To tidy part of a dataset I need to separate one column into several. These data takes the form similar to this:
set.seed(2133)
df <- data.frame(a = paste(sample(1:9, 5, replace=T), sample(c("", "%2", "%3"), 5, replace=T), sample(c("", "%3", "%4"), 5, replace=T), sep=""))
df
a
1 6
2 2%3%4
3 6%2
4 3%2
5 5%2%4
Tidyr's separate function wont do the job and the best idea I have is a series of ifelse statements, like this:
df$One <- ifelse(grepl("1", df$a) == T, 1, 0)
df$Two <- ifelse(grepl("2", df$a) == T, 1, 0)
a One Two
1 6 0 0
2 2%3%4 0 1
3 6%2 0 1
4 3%2 0 1
5 5%2%4 0 1
What's the best way to go about such tidying. I'm sure many people working with Open Data Kit (ODK) for data collection will come across this.

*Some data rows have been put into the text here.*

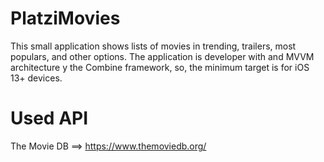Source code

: # PlatziMovies
This small application shows lists of movies in trending, trailers, most populars, and other options. The application is developer with and MVVM architecture y the Combine framework, so, the minimum target is for iOS 13+ devices.

# Used API
The Movie DB ==> https://www.themoviedb.org/




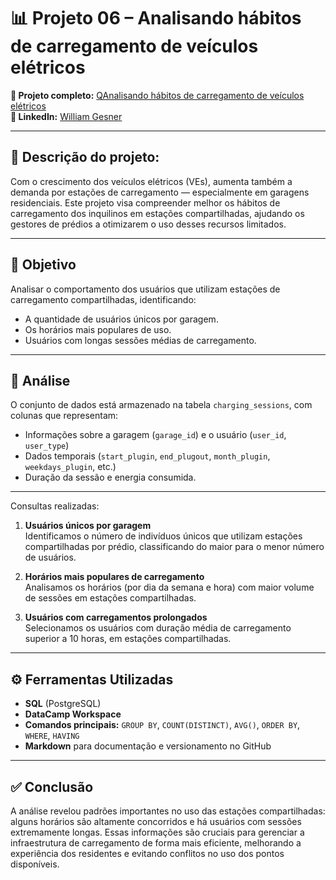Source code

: # 📊 Projeto 06 – Analisando hábitos de carregamento de veículos elétricos

**🔗 Projeto completo:** [QAnalisando hábitos de carregamento de veículos elétricos](https://www.datacamp.com/datalab/w/5e6d07a8-2702-4378-9578-fdb243580d9f/edit)  
**👤 LinkedIn:** [William Gesner](https://www.linkedin.com/in/william-gesner/)

---
## 🧠 Descrição do projeto:
Com o crescimento dos veículos elétricos (VEs), aumenta também a demanda por estações de carregamento — especialmente em garagens residenciais. Este projeto visa compreender melhor os hábitos de carregamento dos inquilinos em estações compartilhadas, ajudando os gestores de prédios a otimizarem o uso desses recursos limitados.

---
## 🎯 Objetivo
Analisar o comportamento dos usuários que utilizam estações de carregamento compartilhadas, identificando:
- A quantidade de usuários únicos por garagem.
- Os horários mais populares de uso.
- Usuários com longas sessões médias de carregamento.

---
## 🔎 Análise
O conjunto de dados está armazenado na tabela `charging_sessions`, com colunas que representam:
- Informações sobre a garagem (`garage_id`) e o usuário (`user_id`, `user_type`)
- Dados temporais (`start_plugin`, `end_plugout`, `month_plugin`, `weekdays_plugin`, etc.)
- Duração da sessão e energia consumida.

---
Consultas realizadas:
1. **Usuários únicos por garagem**  
   Identificamos o número de indivíduos únicos que utilizam estações compartilhadas por prédio, classificando do maior para o menor número de usuários.

2. **Horários mais populares de carregamento**  
   Analisamos os horários (por dia da semana e hora) com maior volume de sessões em estações compartilhadas.

3. **Usuários com carregamentos prolongados**  
   Selecionamos os usuários com duração média de carregamento superior a 10 horas, em estações compartilhadas.

---
## ⚙️ Ferramentas Utilizadas
- **SQL** (PostgreSQL)
- **DataCamp Workspace**
- **Comandos principais:** `GROUP BY`, `COUNT(DISTINCT)`, `AVG()`, `ORDER BY`, `WHERE`, `HAVING`
- **Markdown** para documentação e versionamento no GitHub

---
## ✅ Conclusão
A análise revelou padrões importantes no uso das estações compartilhadas: alguns horários são altamente concorridos e há usuários com sessões extremamente longas. Essas informações são cruciais para gerenciar a infraestrutura de carregamento de forma mais eficiente, melhorando a experiência dos residentes e evitando conflitos no uso dos pontos disponíveis.
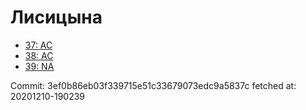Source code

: # Лисицына
- [37: AC](37.md)
- [38: AC](38.md)
- [39: NA](39.md)

Commit: 3ef0b86eb03f339715e51c33679073edc9a5837c
 fetched at: 20201210-190239
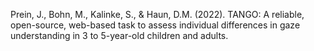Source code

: Prein, J., Bohn, M., Kalinke, S., & Haun, D.M. (2022). TANGO: A reliable, open-source, web-based task to assess individual differences in gaze understanding in 3 to 5-year-old children and adults. 
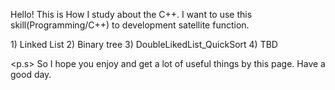 Hello! This is How I study about the C++. I want to use this skill(Programming/C++) to development satellite function. 

<content>
1) Linked List
2) Binary tree
3) DoubleLikedList_QuickSort
4) TBD

 <p.s>
So I hope you enjoy and get a lot of useful things by this page. Have a good day.
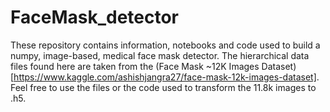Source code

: # FaceMask_detector
These repository contains information, notebooks and code used to build a numpy, image-based, medical face mask detector. The hierarchical data files found here are taken from the (Face Mask ~12K Images Dataset)[https://www.kaggle.com/ashishjangra27/face-mask-12k-images-dataset]. Feel free to use the files or the code used to transform the 11.8k images to .h5. 
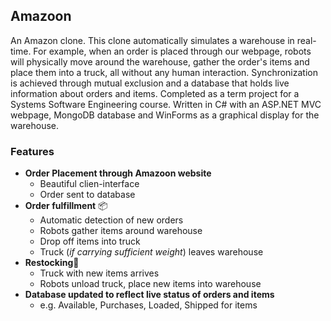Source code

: ## Amazoon

An Amazon clone. This clone automatically simulates a warehouse in real-time. For example, when an order is placed through our webpage, robots will physically move around the warehouse, gather the order's items and place them into a truck, all without any human interaction. Synchronization is achieved through mutual exclusion and a database that holds live information about orders and items. Completed as a term project for a Systems Software Engineering course. Written in C# with an ASP.NET MVC webpage, MongoDB database and WinForms as a graphical display for the warehouse. <br>

### Features 
* __Order Placement through __Amazoon__ website__
  * Beautiful clien-interface
  * Order sent to database
* __Order fulfillment__ 📦
  * Automatic detection of new orders 
  * Robots gather items around warehouse
  * Drop off items into truck
  * Truck (_if carrying sufficient weight_) leaves warehouse
* __Restocking__🚛
  * Truck with new items arrives
  * Robots unload truck, place new items into warehouse
* __Database updated to reflect live status of orders and items__
  * e.g. Available, Purchases, Loaded, Shipped for items
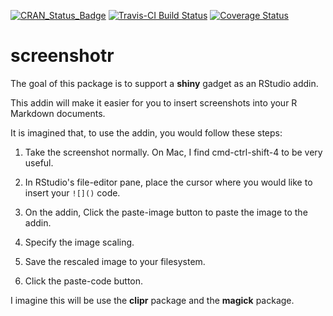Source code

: 
<!-- README.md is generated from README.Rmd. Please edit that file -->
[![CRAN\_Status\_Badge](http://www.r-pkg.org/badges/version/screenshotr)](https://cran.r-project.org/package=screenshotr) [![Travis-CI Build Status](https://travis-ci.org/ijlyttle/screenshotr.svg?branch=master)](https://travis-ci.org/ijlyttle/screenshotr) [![Coverage Status](https://img.shields.io/codecov/c/github/ijlyttle/screenshotr/master.svg)](https://codecov.io/github/ijlyttle/screenshotr?branch=master)

screenshotr
===========

The goal of this package is to support a **shiny** gadget as an RStudio addin.

This addin will make it easier for you to insert screenshots into your R Markdown documents.

It is imagined that, to use the addin, you would follow these steps:

1.  Take the screenshot normally. On Mac, I find cmd-ctrl-shift-4 to be very useful.

2.  In RStudio's file-editor pane, place the cursor where you would like to insert your `![]()` code.

3.  On the addin, Click the paste-image button to paste the image to the addin.

4.  Specify the image scaling.

5.  Save the rescaled image to your filesystem.

6.  Click the paste-code button.

I imagine this will be use the **clipr** package and the **magick** package.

We can loop the patterns (i.e. 1, 2) with sapply
, get a logical matrix, coerce to binary by wrapping with +
and assign it as new columns in 'df'
df[c("One", "Two")] <- +(sapply(1:2, grepl, df$a))
df
# a One Two
#1 6 0 0
#2 2%3%4 0 1
#3 6%2 0 1
#4 3%2 0 1
#5 5%2%4 0 1
If this is to get the binary output for each unique value in 'a' column, we can split the strings in 'a' by the delimiter (%
), the output list
can be converted to data.frame
using stack
, transform
the 'values' column to factor
class by specifying the levels
and do the table
table(transform(stack(setNames(strsplit(as.character(df$a), "[%]"),
1:nrow(df))), values = factor(values, levels= 1:6))[2:1])
Or we can use a convenient function mtabulate
from qdapTools
after splitting.
library(qdapTools)
mtabulate(strsplit(as.character(df$a), "[%]"))